The move came as Turkish President Recep Tayyip Erdogan threatened again to "purge" Kurdish militia from the town.
Turkey launched operation "Olive Branch" on January 20 against the powerful Kurdish People's Protection Units (YPG), which controls the Afrin region in northwest Syria and which Ankara regards as a "terror group".
On Saturday, the Britain-based Syrian Observatory for Human Rights monitoring group said the attacking forces had scored a fresh advance.
"Turkish forces (and allied rebels) are on the edges of Afrin, less than two kilometres from the town's northeast," said Observatory head Rami Abdel Rahman.
They successfully captured the Brigade 135 military base from Kurdish forces, both Abdel Rahman and an AFP correspondent embedded with the rebel groups said.
Pro-Ankara fighters could be seen taking heavy machine guns and ammunition from the base, even as they continued to exchange fire with nearby Kurdish fighters.
Ankara says the YPG is the Syrian branch of the Kurdistan Workers' Party (PKK), which has fought a three-decade insurgency in southeast Turkey.
"Olive Branch" initially made slow progress, but the capture on Thursday of Jandairis, a major town in the Kurdish-held enclave, has given the operation a clear shot at the central town of Afrin.
The operation's media branch on Saturday said their new push had left Afrin's eastern side "exposed" to advancing fighters.
- Fresh threats -
Erdogan has said his troops and the Syrian fighters they were backing could break into the town "at any moment," and on Saturday said they could go even further east.
"Once we have purged the terrorists (from Afrin) we will then cleanse them from Manbij, Ayn al-Arab (Kobane), Tel-Abyad, Ras al-Ayn and Qamishli," he said in televised comments.
Manbij, the next main YPG-held town east of Afrin, is a particular flashpoint as it has an American military presence there.
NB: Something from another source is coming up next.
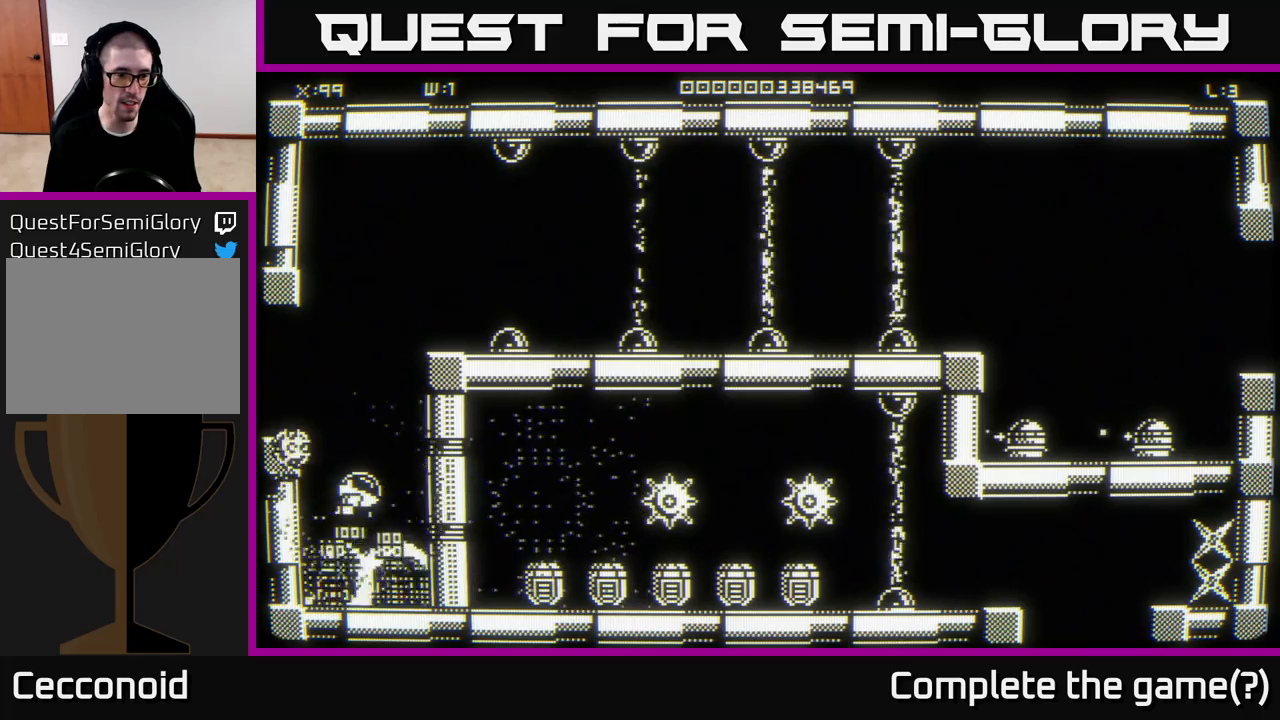
{"buttons": [], "left_stick": "up-right", "right_stick": "center", "events": [[17, "left_stick", "down"], [200, "left_stick", "center"], [467, "left_stick", "up-right"]]}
Fighting was raging on Saturday on other fronts around Afrin in an attempt to besiege it and cut it off from other areas, the Observatory.
Abdel Rahman said that the advance sparked "major concerns" for tens of thousands of civilians in the town of Afrin.
Thousands of people have fled heavy shelling on villages and towns near the Turkish border, many of them into Afrin town.
Only one route currently leads out of the town and into government-controlled zones in Syria's northern province of Aleppo.
Last month, pro-regime forces entered the Afrin region to take a stand against the Turkish offensive.
According to the Observatory, Turkey and allied Syrian opposition factions now hold 60 percent of the Afrin region.
The monitor says at least 370 YPG fighters and 340 rebel fighters have died since the assault began.
It says more than 200 civilians have also been killed, but Turkey denies the reports and says it takes the "utmost care" to avoid civilian casualties.
Ankara says 42 Turkish soldiers have died in the fight.